The Conversion of Jordan Hall: Reflection and Significance
https://podcasters.spotify.com/pod/show/emerge/episodes/Jordan-Hall-Converts-to-Christianity-e2f6sut/a-aatod0v
Last night I came across a podcast episode titled “Jordan Hall converts to Christianity.” And listening to the podcast today, I found it every bit as profound and intentional as one might expect from Jordan. It’s difficult to describe how significantly this impacts me and my position towards Christianity and the Church.
For me, Jordan embodies the sort of clear, concise and rigorous thinking I aspire to, combined with an open frankness and deftness at shifting perspectival positions which I feel resonant in my experience. I have found this to be true in watching him engage with others, learning from him at a distance, and in the personal interactions I have been privileged to have with him. I also find most of his analysis of the world to be striking in its clarity and insight. I have watched his attempts to cultivate response to the Meaning Crisis with something like aspirational curiosity. He has clearly attempted to arrange his existence toward and around the best future he can see, and in the first part of the episode he explicates very clearly the recurring failure to which these projects fell. Ultimately, he seems to have found the home he has been searching for in what sounds like the most basic goodness of a country church. I’m not sure what denomination; with a careful ease typical of Jordan, he eschews recommendations as to intra-faith squabbling.

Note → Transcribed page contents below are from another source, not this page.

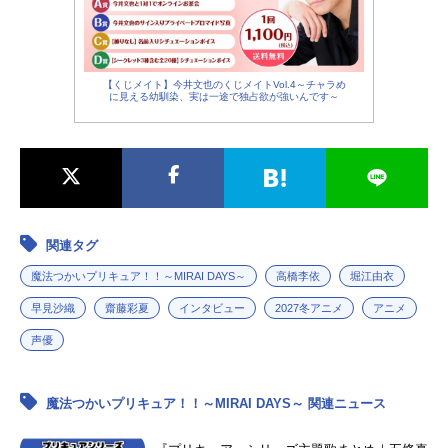
【くじメイト】今井文也のくじメイトVol.4～チャラめ
に見える幼馴染、実は一途で独占欲が強いんです～
関連タグ
魔法つかいプリキュア！！～MIRAI DAYS～
高橋李依
堀江由衣
早見沙織
齋藤彩夏
インタビュー
2027冬アニメ
アニメ
声優
魔法つかいプリキュア！！～MIRAI DAYS～ 関連ニュース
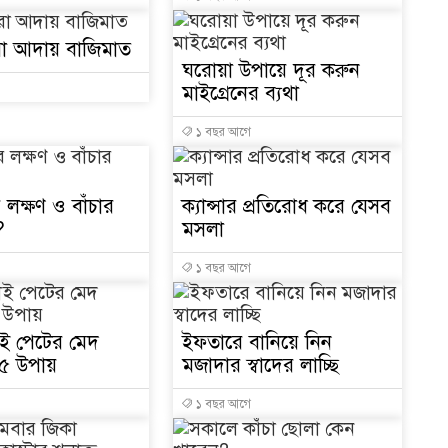
ো আদায় বাজিমাত
ঘরোয়া উপায়ে দূর করুন
মাইগ্রেনের ব্যথা
১ বছর আগে
উদ
ের লক্ষণ ও বাঁচার
ক্যান্সার প্রতিরোধ করে যেসব
?
মসলা
১ বছর আগে
াই পেটের মেদ
ইফতারে বানিয়ে নিন
৫ উপায়
মজাদার স্বাদের লাচ্ছি
১ বছর আগে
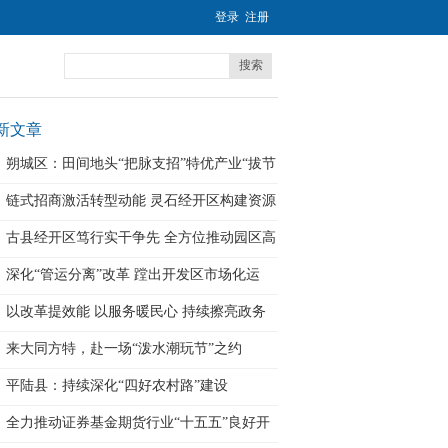
登录
注册
搜索
新文章
朔城区：田间地头“把脉支招”特优产业“拔节
链式招商激活转型动能 灵石经开区构建资源
古县经开区笃行实干争先 全方位推动园区高
深化“管运分离”改革 蹚出开发区市场化运
以改革提效能 以服务暖民心 持续擦亮政务
服
来大同方特，赴一场“泼水潮玩节”之约
平陆县：持续深化“四好农村路”建设
全力推动证券基金期货行业“十五五”良好开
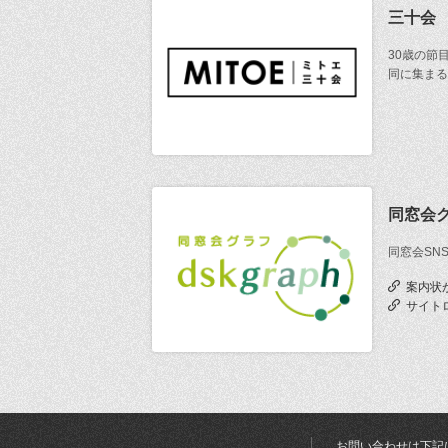
三十会
30歳の節
同に集まる
同窓会
同窓会SN
案内状
サイト
お問い合わせは下記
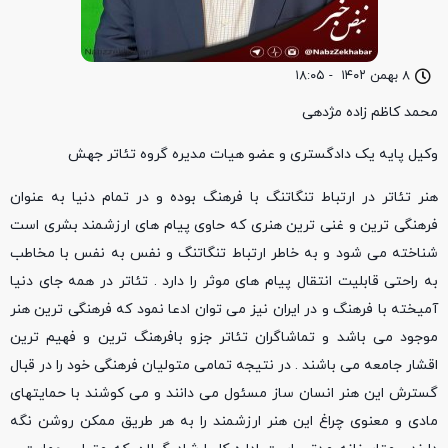
۸ بهمن ۱۴۰۲
-
۱۸:۰۵
محمد کاظم زاده مژدهی
وکیل پایه یک دادگستری و عضو هیات مدیره گروه تئاتر جهش
هنر تئاتر در ارتباط تنگاتنگ با فرهنگ بوده و در تمام دنیا به عنوان
فرهنگی ترین و غنی ترین هنری که حاوی پیام های ارزشمند بشری است
شناخته می شود و به خاطر ارتباط تنگاتنگ و نفس به نفس با مخاطب
به راحتی قابلیت انتقال پیام های موثر را دارد . تئاتر در همه جای دنیا
آمیخته با فرهنگ و در ایران نیز می توان ادعا نمود که فرهنگی ترین هنر
موجود می باشد و تماشاگران تئاتر جزو بافرهنگ ترین و فهیم ترین
اقشار جامعه می باشند . در نتیجه تمامی متولیان فرهنگی خود را در قبال
گسترش این هنر انسان ساز مسئول می دانند و می کوشند با حمایتهای
مادی و معنوی چراغ این هنر ارزشمند را به هر طریق ممکن روشن نگه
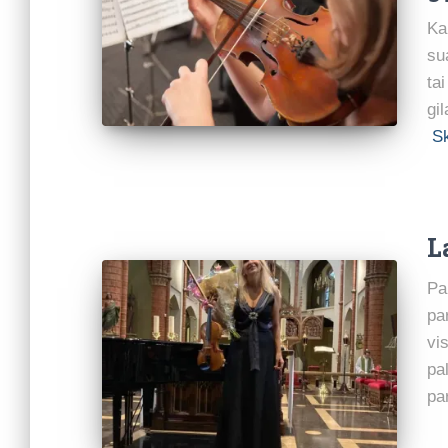
Ka
su
ta
gi
Sk
L
Pa
pa
vi
pa
pa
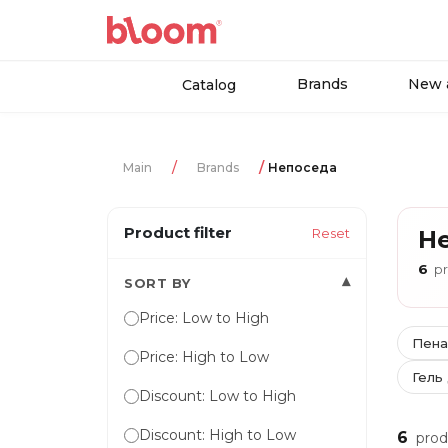
Brands
New a
Catalog
Main
Brands
Непоседа
Product filter
Reset
Н
6
pr
▾
SORT BY
Price: Low to High
Пена
Price: High to Low
Гель
Discount: Low to High
Discount: High to Low
6
prod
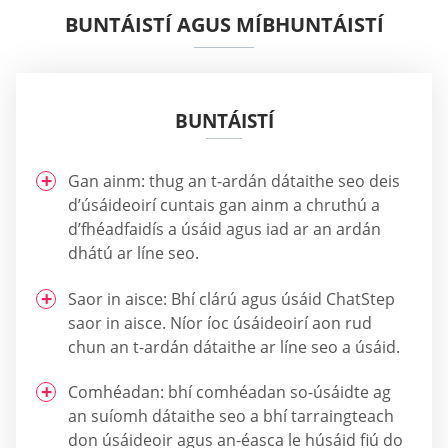
BUNTÁISTÍ AGUS MÍBHUNTÁISTÍ
BUNTÁISTÍ
Gan ainm: thug an t-ardán dátaithe seo deis
d’úsáideoirí cuntais gan ainm a chruthú a
d’fhéadfaidís a úsáid agus iad ar an ardán
dhátú ar líne seo.
Saor in aisce: Bhí clárú agus úsáid ChatStep
saor in aisce. Níor íoc úsáideoirí aon rud
chun an t-ardán dátaithe ar líne seo a úsáid.
Comhéadan: bhí comhéadan so-úsáidte ag
an suíomh dátaithe seo a bhí tarraingteach
don úsáideoir agus an-éasca le húsáid fiú do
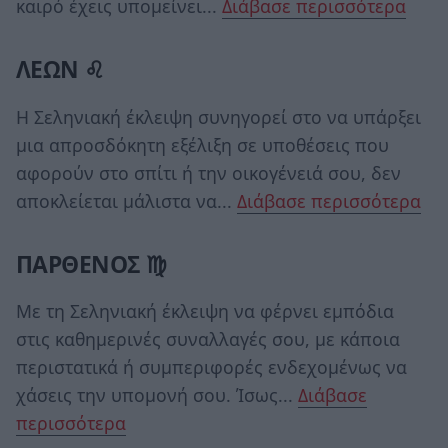
καιρό έχεις υπομείνει...
Διάβασε περισσότερα
ΛΕΩΝ ♌
Η Σεληνιακή έκλειψη συνηγορεί στο να υπάρξει
μια απροσδόκητη εξέλιξη σε υποθέσεις που
αφορούν στο σπίτι ή την οικογένειά σου, δεν
αποκλείεται μάλιστα να...
Διάβασε περισσότερα
ΠΑΡΘΕΝΟΣ ♍
Με τη Σεληνιακή έκλειψη να φέρνει εμπόδια
στις καθημερινές συναλλαγές σου, με κάποια
περιστατικά ή συμπεριφορές ενδεχομένως να
χάσεις την υπομονή σου. Ίσως...
Διάβασε
περισσότερα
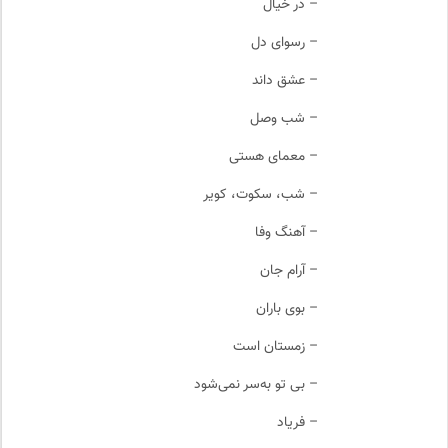
– در خیال
– رسوای دل
– عشق داند
– شب وصل
– معمای هستی
– شب، سکوت، کویر
– آهنگ وفا
– آرام جان
– بوی باران
– زمستان است
– بی تو به‌سر نمی‌شود
– فریاد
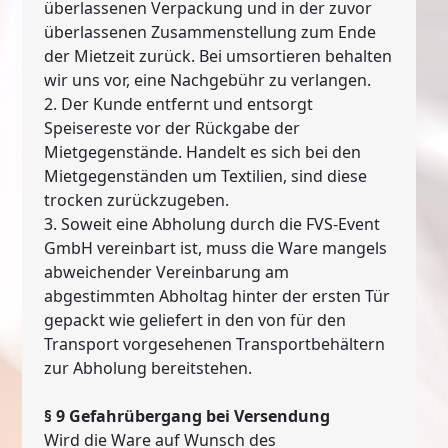
überlassenen Verpackung und in der zuvor
überlassenen Zusammenstellung zum Ende
der Mietzeit zurück. Bei umsortieren behalten
wir uns vor, eine Nachgebühr zu verlangen.
2. Der Kunde entfernt und entsorgt
Speisereste vor der Rückgabe der
Mietgegenstände. Handelt es sich bei den
Mietgegenständen um Textilien, sind diese
trocken zurückzugeben.
3. Soweit eine Abholung durch die FVS-Event
GmbH vereinbart ist, muss die Ware mangels
abweichender Vereinbarung am
abgestimmten Abholtag hinter der ersten Tür
gepackt wie geliefert in den von für den
Transport vorgesehenen Transportbehältern
zur Abholung bereitstehen.
§ 9 Gefahrübergang bei Versendung
Wird die Ware auf Wunsch des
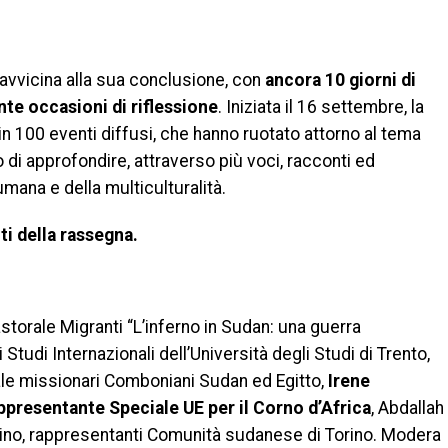
di
i avvicina alla sua conclusione, con
ancora 10 giorni di
nte occasioni di riflessione
. Iniziata il 16 settembre, la
in 100 eventi diffusi, che hanno ruotato attorno al tema
to di approfondire, attraverso più voci, racconti ed
umana e della multiculturalità.
ti della rassegna.
storale Migranti “L’inferno in Sudan: una guerra
Studi Internazionali dell’Università degli Studi di Trento,
ale missionari Comboniani Sudan ed Egitto,
Irene
appresentante Speciale UE per il Corno d’Africa
, Abdallah
ino, rappresentanti Comunità sudanese di Torino. Modera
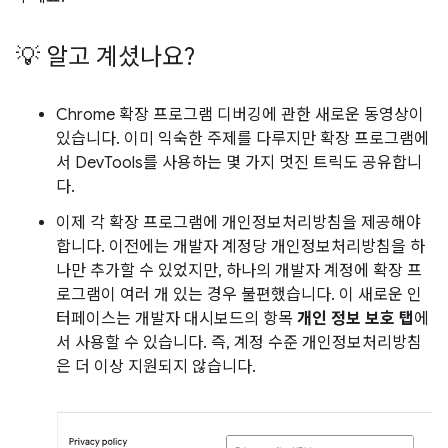
💡 알고 계셨나요?
Chrome 확장 프로그램 디버깅에 관한 새로운 동영상이
있습니다. 이미 익숙한 주제를 다루지만 확장 프로그램에
서 DevTools를 사용하는 몇 가지 멋진 트릭도 공유합니
다.
이제 각 확장 프로그램에 개인정보처리방침을 제공해야
합니다. 이전에는 개발자 계정당 개인정보처리방침을 하
나만 추가할 수 있었지만, 하나의 개발자 계정에 확장 프
로그램이 여러 개 있는 경우 불편했습니다. 이 새로운 인
터페이스는 개발자 대시보드의 항목
개인 정보 보호 탭
에
서 사용할 수 있습니다. 즉, 계정 수준 개인정보처리방침
은 더 이상 지원되지 않습니다.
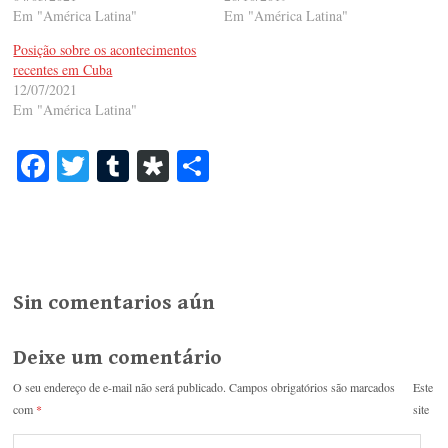
Em "América Latina"
Em "América Latina"
Posição sobre os acontecimentos
recentes em Cuba
12/07/2021
Em "América Latina"
Fa
T
T
Di
S
ce
wi
u
as
ha
bo
tte
m
po
re
ok
r
bl
ra
r
Sin comentarios aún
Deixe um comentário
O seu endereço de e-mail não será publicado.
Campos obrigatórios são marcados
Este
com
*
site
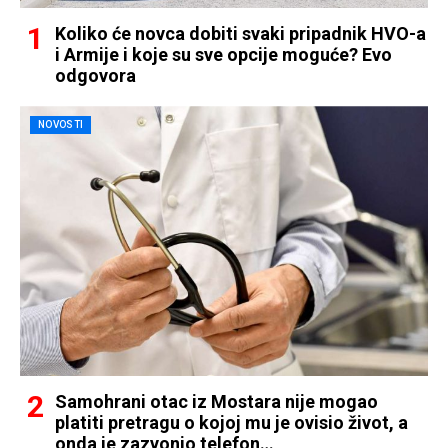
Koliko će novca dobiti svaki pripadnik HVO-a
i Armije i koje su sve opcije moguće? Evo
odgovora
NOVOSTI
Samohrani otac iz Mostara nije mogao
platiti pretragu o kojoj mu je ovisio život, a
onda je zazvonio telefon…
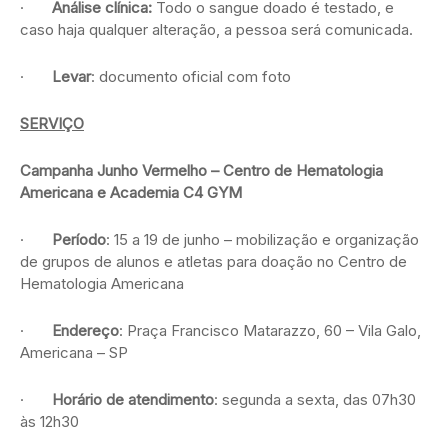
·
Análise clínica:
Todo o sangue doado é testado, e
caso haja qualquer alteração, a pessoa será comunicada.
·
Levar
: documento oficial com foto
SERVIÇO
Campanha Junho Vermelho – Centro de Hematologia
Americana e Academia C4 GYM
·
Período
: 15 a 19 de junho – mobilização e organização
de grupos de alunos e atletas para doação no Centro de
Hematologia Americana
·
Endereço
: Praça Francisco Matarazzo, 60 – Vila Galo,
Americana – SP
·
Horário de atendimento
: segunda a sexta, das 07h30
às 12h30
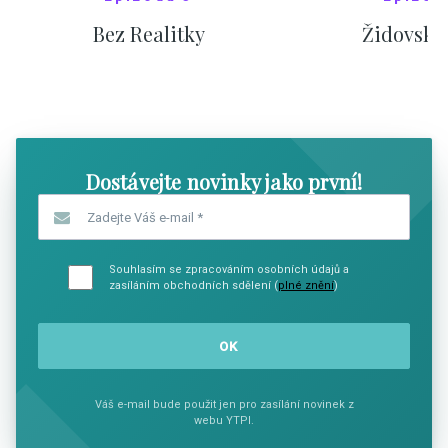
Bez Realitky
Židovské
SHOW COMICS
SHOW CO
Dostávejte novinky jako první!
Zadejte Váš e-mail
*
Souhlasím se zpracováním osobních údajů a
zasíláním obchodních sdělení (
plné znění
)
Váš e-mail bude použit jen pro zasílání novinek z
webu YTPI.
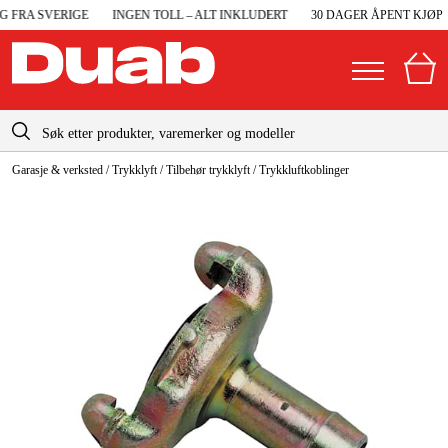
 FRA SVERIGE
INGEN TOLL – ALT INKLUDERT
30 DAGER ÅPENT KJØP
info@duab.no
Garasje & verksted
/
Trykklyft
/
Tilbehør trykklyft
/
Trykkluftkoblinger
|
Privat
Bedrift
Norge
Sverige
Maskiner og verktøy
Danmark
Garasje og verksted
Suomi
Maskintilbehør og forbruksvarer
Deutschland
Arbeidsklær og beskyttelse
Elektro og bygg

As the crisp ringing of a church bell on a still night after a winter snow, the core message strikes home: Humility. Jordan discusses the necessity of suffering through his own failures at the “neophilic” attempt to build a new Civium to save the West, and how this brought him finally to the realization of his arrogance and dropped him into Humility. Particularly striking to me were the chain of events drawing him finally into a church. It wasn’t being convinced of grand theological insights, or the stunning beauty of a cathedral. It was people. Just straightforward, good people who have a real community and welcomed him and his family. As a final existential contrast: an AI conference in San Francisco to see the best modern secular technocratic anti-religion could offer, with its attendant personal hellscape. Upon returning home from this event, a visit from a local church elder and embedding into a community of real worship became an entirely new way. And, if I’m hearing right, the need to build something new melted away at the realization that there is already a Church pursuing, well, call it Game B, call it the Kingdom of Heaven. But it is not yet finished, and it is in dire need of deeply rooted revival.
It will remain to be lived how this will impact my story relative to Christianity, but there is no mistaking that it already has. For my part, it seems the Church has gained a warrior of tremendous capacity, and there is no doubt she will need many more to bear through this Winter whose first storm, I’m afraid, is still in its approaching phases. It seems to me that for most of us in This Little Corner who find ourselves outside the church, the reasons are much more personal than anything else. It’s not so much the ideas, dogmas, tradition or liturgies that bother us, it's the trauma to which we all have been subject via authority figures externalizing the paroxysms of a dying dogma in the throes of a postmodern seizure. To me, this movement from one of the clearest thinkers (who has been decidedly on the secular, or naturalist, side of TLC), presents all of us with a pregnant moment of question. It is not an intellectual question, but as all the good questions are, an existential one: how shall we then live?
Great post, Ken.
The focus on humility – drinking down to the last draught from the well of grief and letting it bless onself – was so moving and profound for me. I had a similar experience 3 years ago and again at the end of last year, which I wrote about here.
https://rajeevram.substack.com/p/please-show-me-who-i-am-no-matter
Our experiences also overlap in the sense that I landed in a small, wholesome town in Tennessee where on a leap of faith I began attending a Church which embraced me fully, and which I was able to embrace. Even though I have not yet converted (I'm Hindu), I have come to more deeply understand the ways that Christ is chasing me, asking me to dance with him, and I've taken his hand and don't intend to stop dancing.
What I also found moving about his testimony was the focus on Liturgical Rites. I've recently picked up Richard Rohr's book "Adam's Return, The Five Promises of Male Initation". It paints a beautiful picture of the rites needed to 'move beyond adolescence' as Jordan points to in his testimony. Especially for men.
I will be writing my own post with regards to his conversion from a slightly different angle. I will share it with you when I'm done.
This is a great reflection Ken. I had many of the same feelings listening to the podcast as you and have felt that stir something in me that I have yet to sort out exactly. I am attending a conference tomorrow at the church I grew up going to (that I have not been to in years) that is holding workshops on issues related to where the church finds itself in this particular moment in time. Will be taking all of this with me and see what comes of it for hoping to humbly serve and what it means for me existentially.